Decades ago, two teams did reach Super Bowls that were played in their home markets, but not in their home stadiums. The 1979 Los Angeles Rams played in Super Bowl XIV at Rose Bowl Stadium in Pasadena, Calif., and the 1984 San Francisco 49ers played in Super Bowl XIX at Stanford Stadium in Stanford, Calif.
The Minnesota Vikings came within one win of playing in last season’s Super Bowl in their home venue, U.S. Bank Stadium, but they lost at Philadelphia in the NFC Championship game.

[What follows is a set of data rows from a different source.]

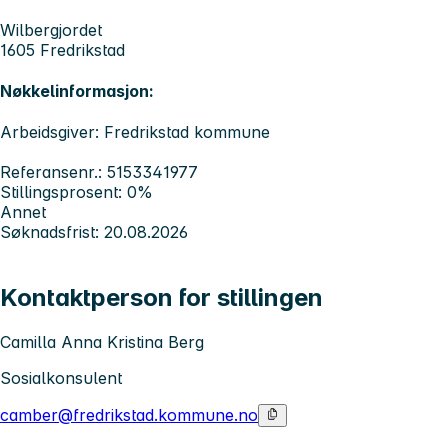
Wilbergjordet
1605 Fredrikstad
Nøkkelinformasjon:
Arbeidsgiver: Fredrikstad kommune
Referansenr.: 5153341977
Stillingsprosent: 0%
Annet
Søknadsfrist: 20.08.2026
Kontaktperson for stillingen
Camilla Anna Kristina Berg
Sosialkonsulent
camber@fredrikstad.kommune.no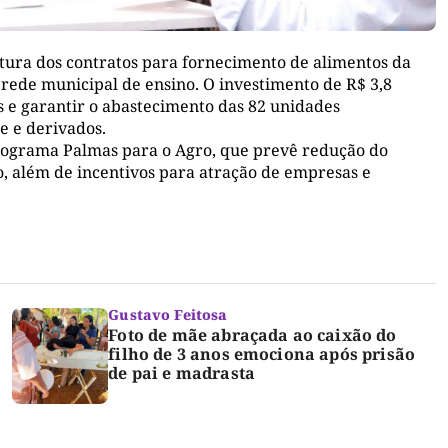
ura dos contratos para fornecimento de alimentos da
 rede municipal de ensino. O investimento de R$ 3,8
s e garantir o abastecimento das 82 unidades
te e derivados.
ograma Palmas para o Agro, que prevê redução do
, além de incentivos para atração de empresas e
Gustavo Feitosa
Foto de mãe abraçada ao caixão do
filho de 3 anos emociona após prisão
de pai e madrasta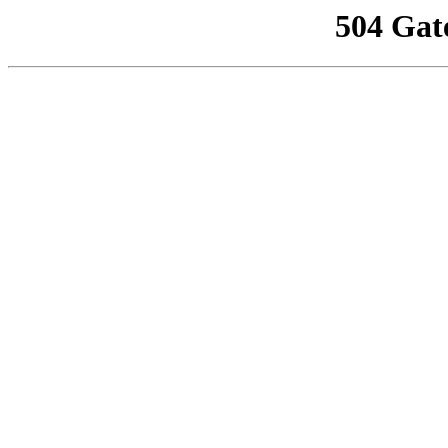
504 Gat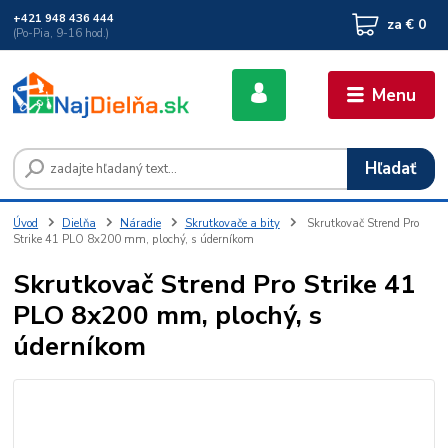
+421 948 436 444
za
€ 0
(Po-Pia, 9-16 hod.)
Menu
Hľadať
Úvod
Dielňa
Náradie
Skrutkovače a bity
Skrutkovač Strend Pro
Strike 41 PLO 8x200 mm, plochý, s úderníkom
Skrutkovač Strend Pro Strike 41
PLO 8x200 mm, plochý, s
úderníkom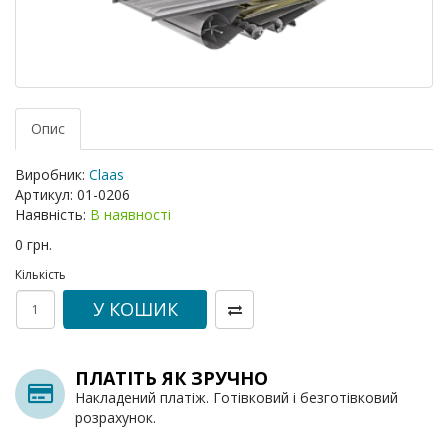
Опис
Виробник:
Claas
Артикул:
01-0206
Наявність:
В наявності
0 грн.
Кількість
У КОШИК
ПЛАТІТЬ ЯК ЗРУЧНО
Накладений платіж. Готівковий і безготівковий
розрахунок.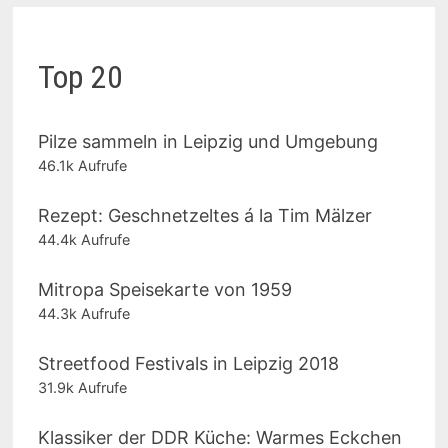
Top 20
Pilze sammeln in Leipzig und Umgebung
46.1k Aufrufe
Rezept: Geschnetzeltes á la Tim Mälzer
44.4k Aufrufe
Mitropa Speisekarte von 1959
44.3k Aufrufe
Streetfood Festivals in Leipzig 2018
31.9k Aufrufe
Klassiker der DDR Küche: Warmes Eckchen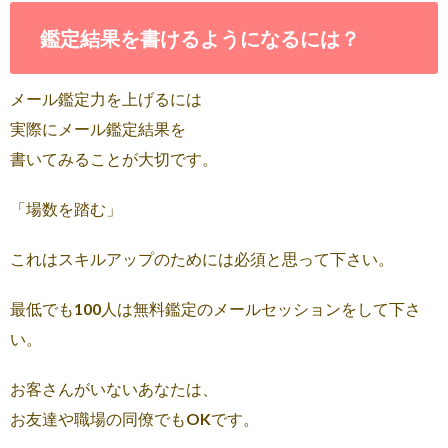
鑑定結果を書けるようになるには？
メール鑑定力を上げるには
実際にメール鑑定結果を
書いてみることが大切です。
「場数を踏む」
これはスキルアップのためには必須と思って下さい。
最低でも100人は無料鑑定のメールセッションをして下さ
い。
お客さんがいないあなたは、
お友達や職場の同僚でもOKです。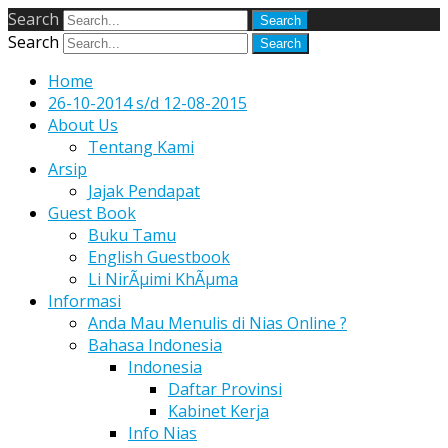
Search
Search
Home
26-10-2014 s/d 12-08-2015
About Us
Tentang Kami
Arsip
Jajak Pendapat
Guest Book
Buku Tamu
English Guestbook
Li NirÃµimi KhÃµma
Informasi
Anda Mau Menulis di Nias Online ?
Bahasa Indonesia
Indonesia
Daftar Provinsi
Kabinet Kerja
Info Nias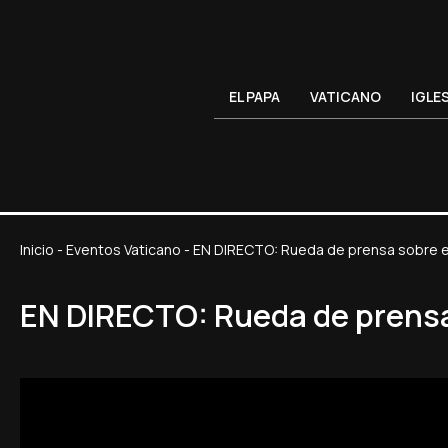
EL PAPA
VATICANO
IGLE
Inicio
-
Eventos Vaticano
-
EN DIRECTO: Rueda de prensa sobre el 
EN DIRECTO: Rueda de prensa 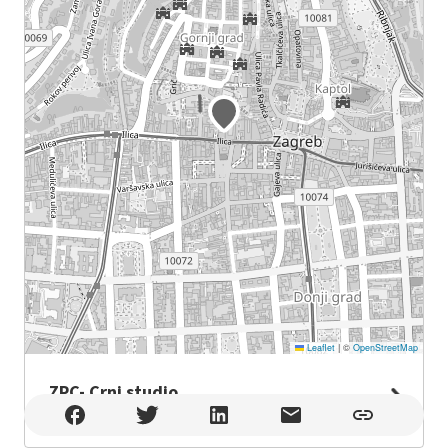
Leaflet
|
©
OpenStreetMap
ZPC- Crni studio
ZPC- Crni studio , Zagreb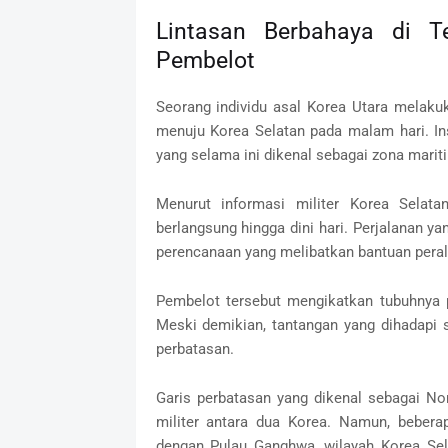
Lintasan Berbahaya di 
Pembelot
Seorang individu asal Korea Utara melaku
menuju Korea Selatan pada malam hari. Ins
yang selama ini dikenal sebagai zona mari
Menurut informasi militer Korea Selat
berlangsung hingga dini hari. Perjalanan ya
perencanaan yang melibatkan bantuan peral
Pembelot tersebut mengikatkan tubuhnya 
Meski demikian, tantangan yang dihadapi 
perbatasan.
Garis perbatasan yang dikenal sebagai No
militer antara dua Korea. Namun, bebera
dengan Pulau Ganghwa, wilayah Korea Sela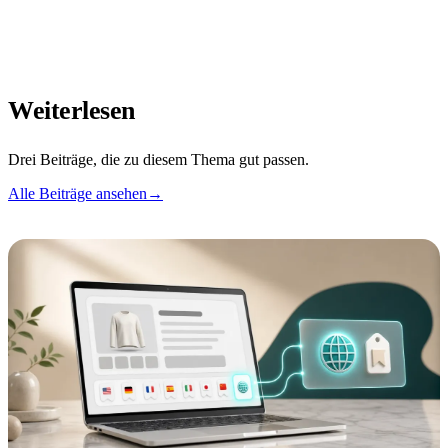
Weiterlesen
Drei Beiträge, die zu diesem Thema gut passen.
Alle Beiträge ansehen
→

The Vikings were the first team to even reach a conference title game in the season its stadium hosted the Super Bowl.
The groundbreaking ceremony Blank attended Wednesday was for a $2 million renovation of a neighborhood park as a lasting legacy of Super Bowl LIII here.
The renovation of John F. Kennedy Park, located about a mile from Mercedes-Benz Stadium, will be funded by contributions from the NFL Foundation and the Arthur M. Blank Family Foundation and by ticket proceeds from an open-to-the-public Falcons practice held last month.
Blank said the park renovation – see details here -- is an example that the Super Bowl “will touch Atlanta in many, many different ways.”
And in even more ways if the Falcons make history by reaching the ultimate game at home.